L-R biases of micropatterned hUVECs analyzed from the fluorescent images. (a) Immunofluorescence of hUVECs on a ring-shaped micropattern showing cell junctions (ZO-1, red), cell nuclei (DAPI, blue) and centrosomes (pericentrin, green). (b) Cell borders segmented from the ZO-1 channel in (a), shown with the calculated cell centroids (yellow). (c) Cell nuclei (blue) segmented from the blue channel in (a), shown with nuclear centroids (cyan). (d) Merged image for cell bias analysis, including cell borders (red), centrosomes (green), nuclear centroids (blue) and cell centroids (yellow). (e) A schematic of determination of the left (L) or right (R) cell bias according to the positioning of the cell centroid relative to the nucleus-centrosome vector. (f) Color-coded cells by their biases on the micropattern. Scale bars: 100 um.

The mechanism of this right-biased positioning of cell centroid remains unclear, but it might result from the biased migration of endothelial cells [9,10,21]. The right biased turning of the cell leading edge would continuously orient the cell shape bending towards the right side, resulting in the cell centroid falling to the right side of the front-rear axis. This speculation is supported by the previous reports that the extension of a new pseudopod in a migrating cell precedes centrosome repositioning [22]. In a cell that migrates with a rightward bias, the leading edge has a significantly higher chance of falling to the right side of the nucleus-centrosome axis. This postulation, together with the mechanism of the intricate regulation of cell organelle positioning in dynamic cell movement, needs to be closely examined with live cell imaging in the future.

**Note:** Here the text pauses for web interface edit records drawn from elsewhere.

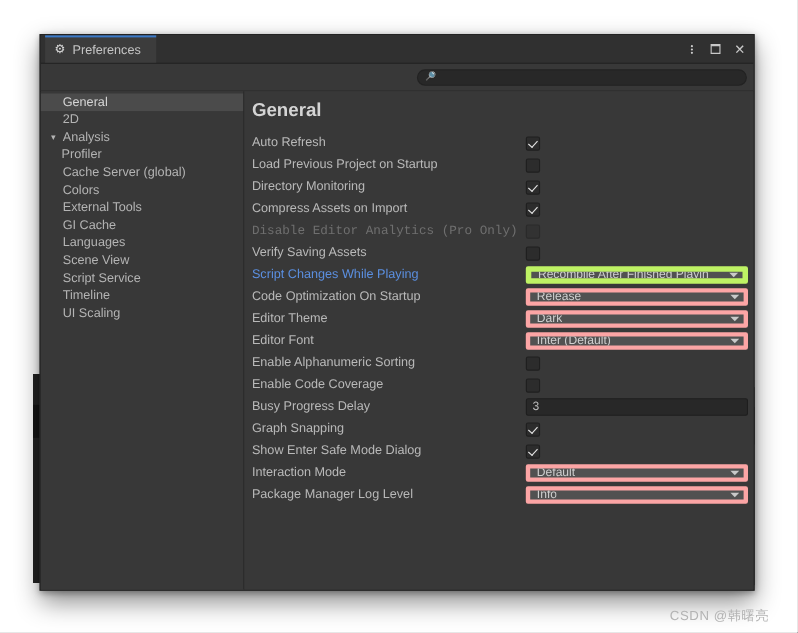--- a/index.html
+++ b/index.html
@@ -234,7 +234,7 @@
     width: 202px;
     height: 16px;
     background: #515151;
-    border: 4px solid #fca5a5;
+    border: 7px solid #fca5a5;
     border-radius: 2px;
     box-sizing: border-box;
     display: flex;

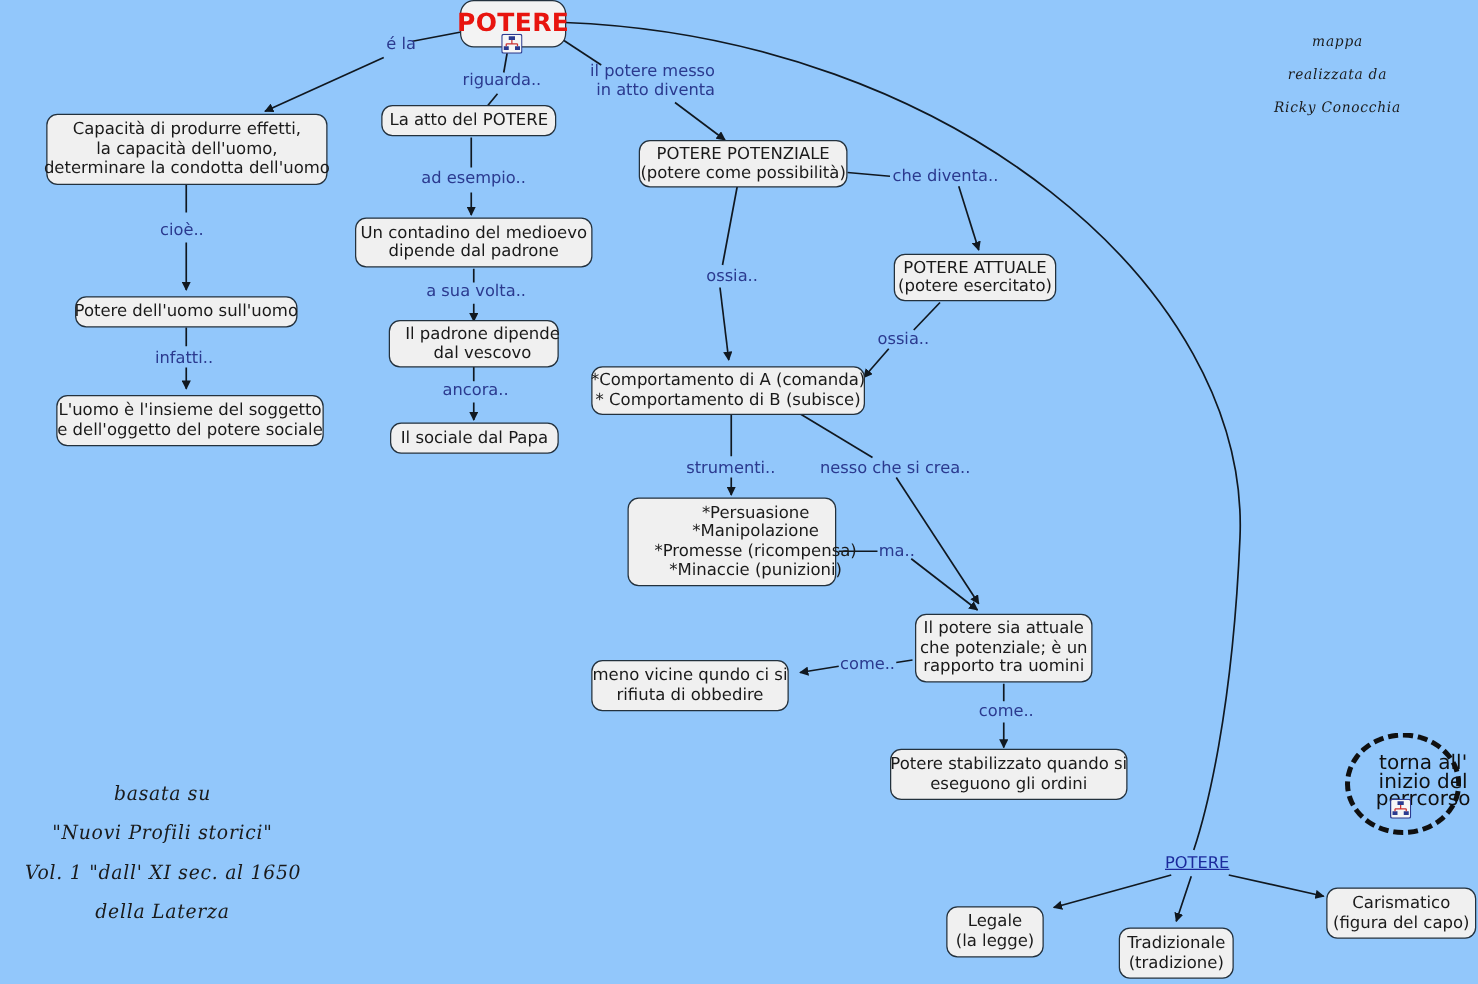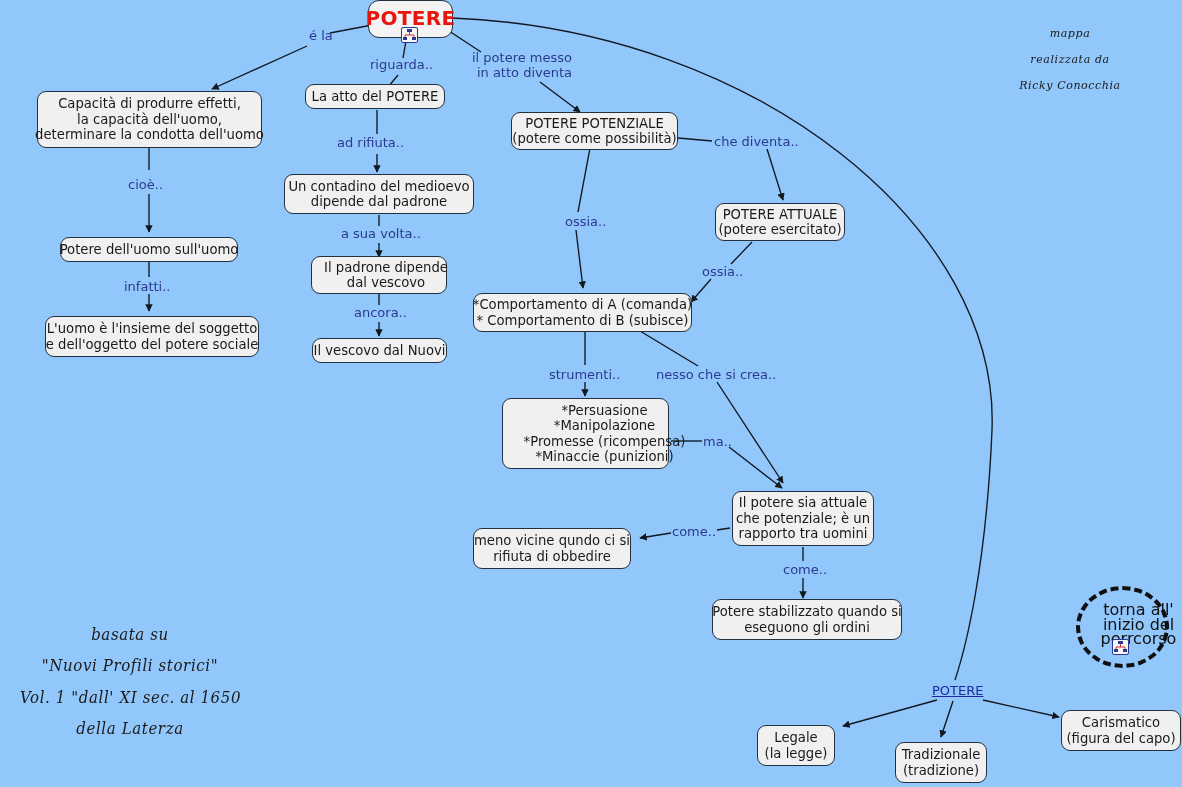--- a/index.html
+++ b/index.html
@@ -226,7 +226,7 @@
 in atto diventa</div>
   <div class="linklabel" style="left:128px; top:177px;">cioè..</div>
   <div class="linklabel" style="left:124px; top:279px;">infatti..</div>
-  <div class="linklabel" style="left:337px; top:135px;">ad rifiuta..</div>
+  <div class="linklabel" style="left:337px; top:135px;">ad esempio..</div>
   <div class="linklabel" style="left:341px; top:226px;">a sua volta..</div>
   <div class="linklabel" style="left:354px; top:305px;">ancora..</div>
   <div class="linklabel" style="left:714px; top:134px;">che diventa..</div>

There are a few limitations of this new approach. First, some cells are difficult to characterize into either left or right bias, and some endothelial cells are even categorized as left-biased. This is probably due to substantial noise associated with biophysical randomness in motion and/or stochastic gene expression of individual cells. Second, compared with the multicellular approaches such as the multicellular patterning method, the bias of positioning of the cell centroid, centrosome, and nuclear centroid may not be as robust, although it clearly has its advantages for the in vivo settings. Third, instead of the organelles used in this study, other intracellular makers may be better candidates for determining cell chirality, such as the planar cell polarity markers including aPKC, par proteins, cdc42, and Vangl2 at the cell leading edge. Fourth, this method is limited to planar cells with clear cell junctions since the calculation of cell centroid greatly relies on the clear visualization of cell borders. Therefore, it may be challenging for 3D non-planar tissue. Finally, developing an accurate, automated computational programming for the recognition of cell organelles and analysis of relative positioning could greatly advance the research of cell chirality.

Materials and methods

Cell patterning and chirality analysis

The human umbilical vein endothelial cells (hUVECs) were patterned and cultured on the micro ring-shape as described previously [4,20].

Immunofluorescence and image analysis for cell biases

Micropatterned cells were fixed, permeabilized, blocked, and incubated with ZO-1 and pericentrin antibodies followed by appreciated secondary antibodies. Finally, samples were mounted in Fluoromount-G with DAPI and imaged using a fluorescence microscope (BZ-X700, Keyence). Detailed analysis for cell biases was described previously [20].